Invisible Voices is an augmented reality (AR) installation with audio only. The listener wears wireless headphones equipped with a head-tracking sensor (described here) and is tracked by a Kinect depth/motion camera.
When moving around the space the listener finds hidden sounds and voices that are not really there, but can be heard through the headphones. Due to head tracking, position tracking and authentic binaural spatialising the room magically comes to life.
The installation and the technical solutions behind it have been developed as a part of my studies at Aalto University MediaLab. Invisible Voices was first set up at the MediaLab Demo Day in Dipoli, Espoo, in December 2017, but I will still improve it and take it further.
The installation is influenced by The Sound of Things by Holger Förterer.
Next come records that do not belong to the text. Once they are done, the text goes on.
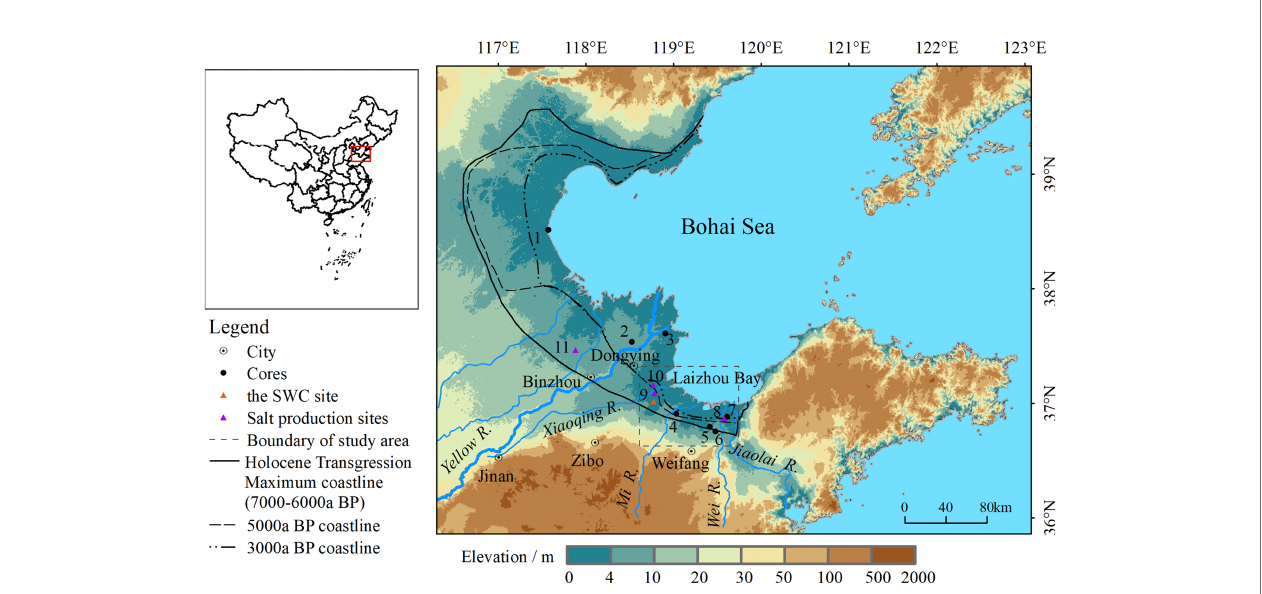
FIGURE 1 | Topographical map and the location of the SWC site, the cores,the excavated salt production sites and coastlines of different period. (1. the BQ1 core, 2. the H9601 core, 3. the H9602 core, 4. the ZK305 core, 5. the A5 core; 6. the A1 core, 7. the ZK303 core, 8. the Huodao-aoli site, 9. the Dahuangbeiyang site, 10. the Nanheya site, 11. the Liwu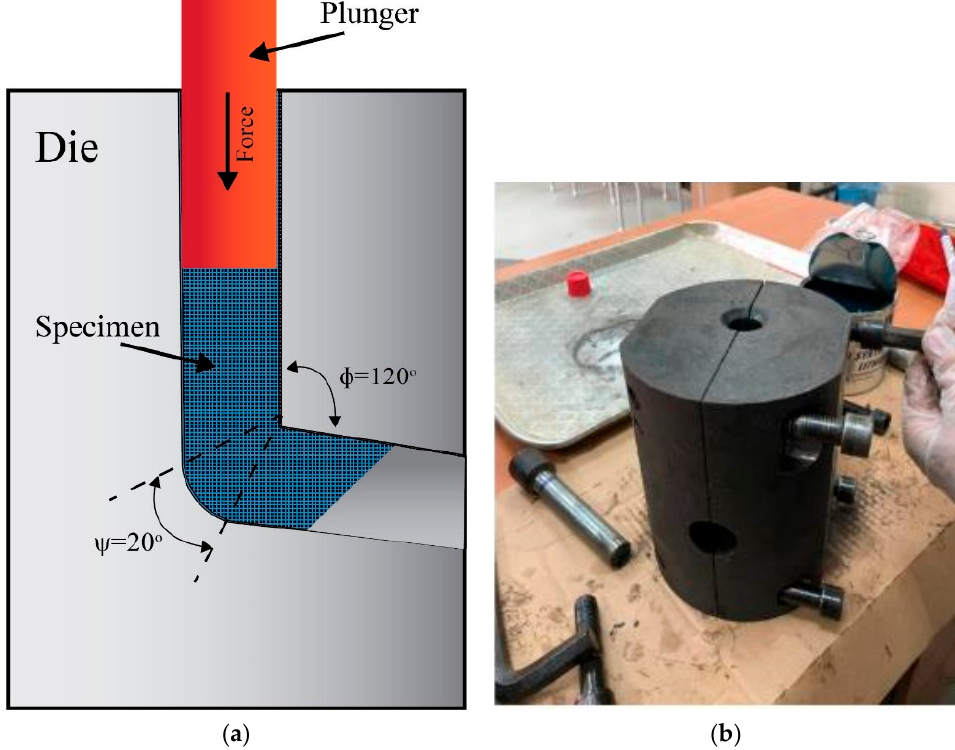
Figure 1. ( a ) Schematic of the right half ECAP die and ( b ) picture of the assembled die. The billets before and after the ECAP process were sectioned along the central longitudinal lines parallel and perpendicular to the extrusion direction, and then grinded and polished to a mirror-like surface. Vicker’s microhardness tests (HV) were conducted on the sample. Microhardness values were measured by taking readings following a rectilinear grid pattern with the spacing of 1 mm between each separate indentation starting at the billets’ peripheries and moving towards the center on sections that were cut near the top part of the ECAPed samples. This was conducted on both parallel and perpendicular sections to the extrusion direction to evaluate the hardness variation across the ECAPed rods’ longitudinal and transverse sections (LS and TS). The LS was of a square area with dimensions 20 × 20 mm 2 , whereas the TS was of a circular area with 20 mm diameter. Both the longitudinal and transverse sections were cut near the upper part of the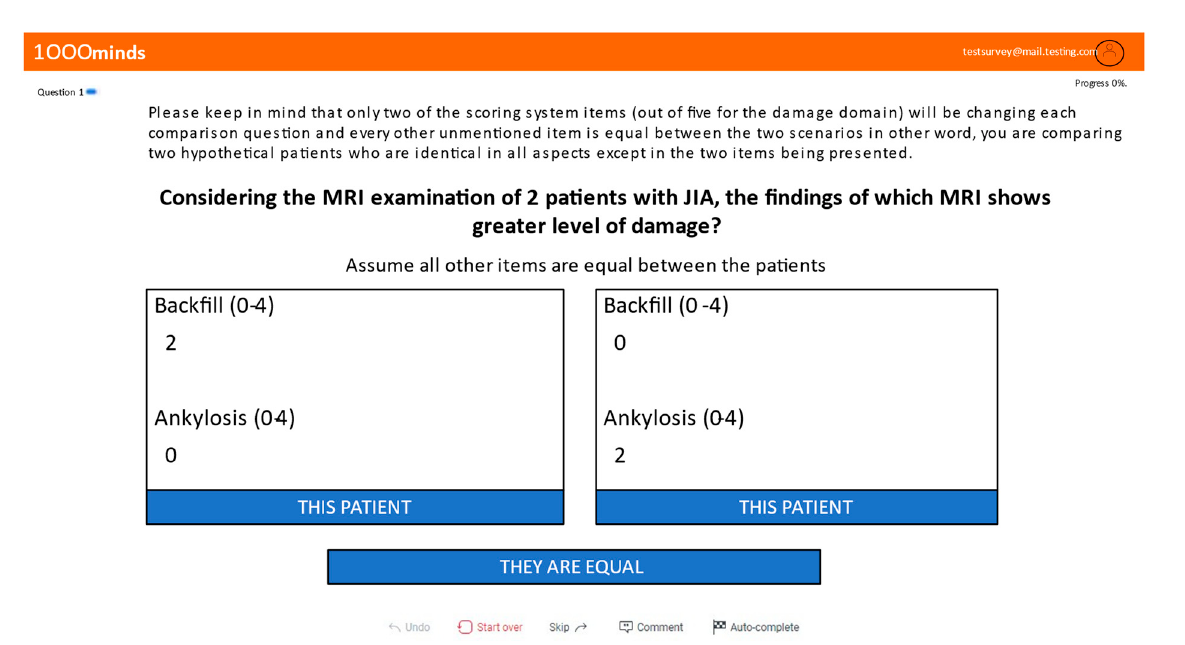
Figure A2. JAMRIS-SIJ damage domain item comparison. An example of an item comparison ques-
The head-tracking headphones are built with
Adafruit BNO055 9-axis absolut orientation sensor
Sparkfun Fio (Arduino-compatible) microcontroller
Digi XBee radio units
USB power bank
Sennheiser HDR 120 wireless headphones
Position tracking uses
Microsoft Kinect depth/motion camera
Processing programme with SimpleOpenNI library
Wekinator machine learning software
Orientation and position data are combined in the Unity game engine running a scene with audio sources positioned in the 3D space. DearVR spatialiser is used to emulate a binaural stereo image. Audio output is fed to the headphones through the wireless headphone base station.